WORK REQUIRED >> Rewrite the records from the line containing "pose: elev=7.6 azim=300.2 roll=12.0 dist=1.62" through the end of the records, both ends included, without the pictures. Add 103 to each coordinate of the dot's location in the second view, and keep the first view's dot coordinates unchanged.

SOURCE MATERIAL >>

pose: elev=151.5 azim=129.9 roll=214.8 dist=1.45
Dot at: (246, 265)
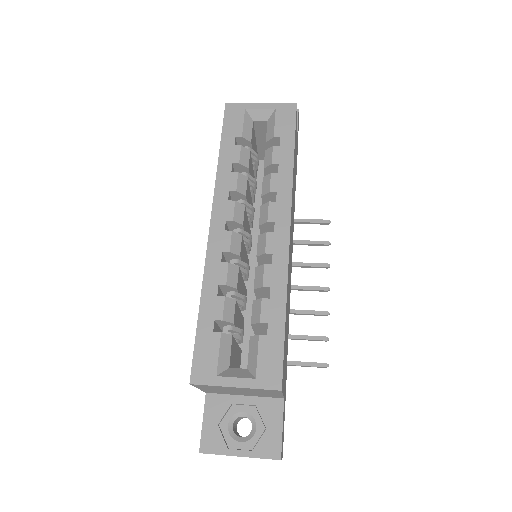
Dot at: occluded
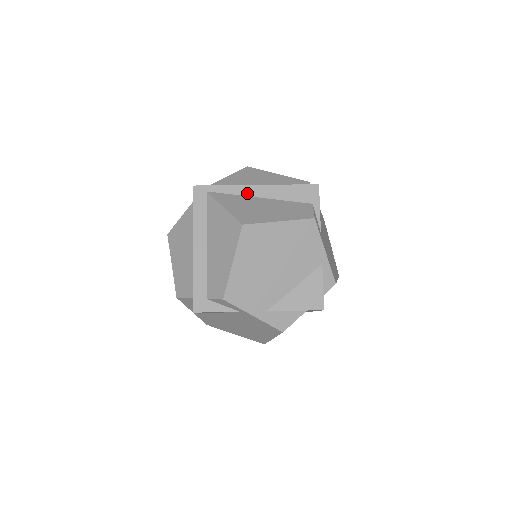
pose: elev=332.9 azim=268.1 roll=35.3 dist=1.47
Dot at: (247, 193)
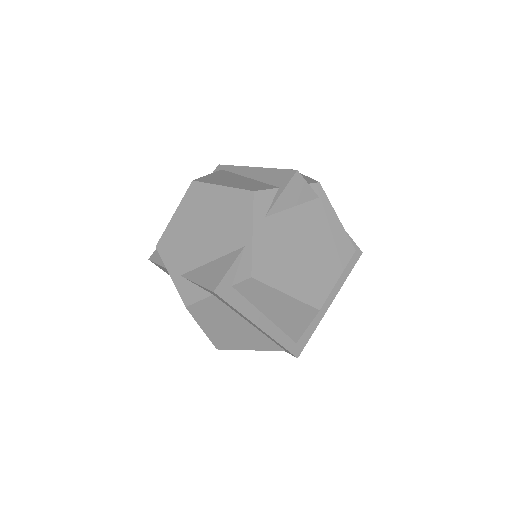
Dot at: (243, 173)
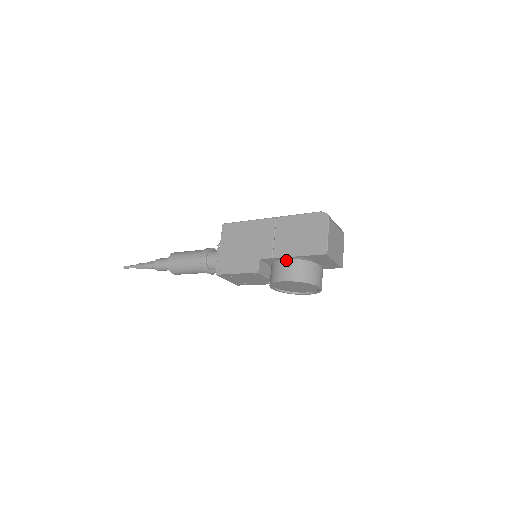
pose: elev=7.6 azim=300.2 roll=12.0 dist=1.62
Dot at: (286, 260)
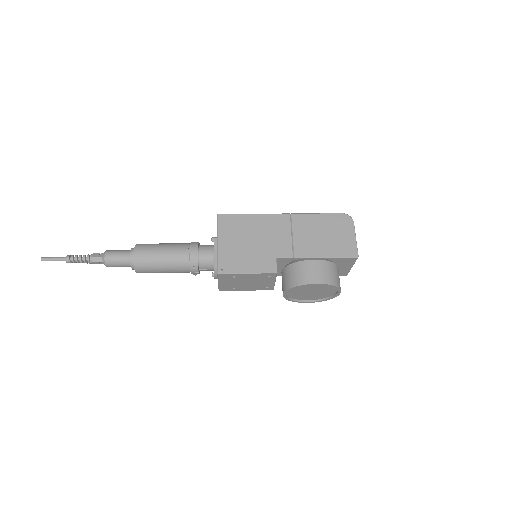
Dot at: (315, 261)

EXPECTED OUTPUT >>
pose: elev=7.6 azim=300.2 roll=12.0 dist=1.62
Dot at: (286, 260)
Dot at: (418, 364)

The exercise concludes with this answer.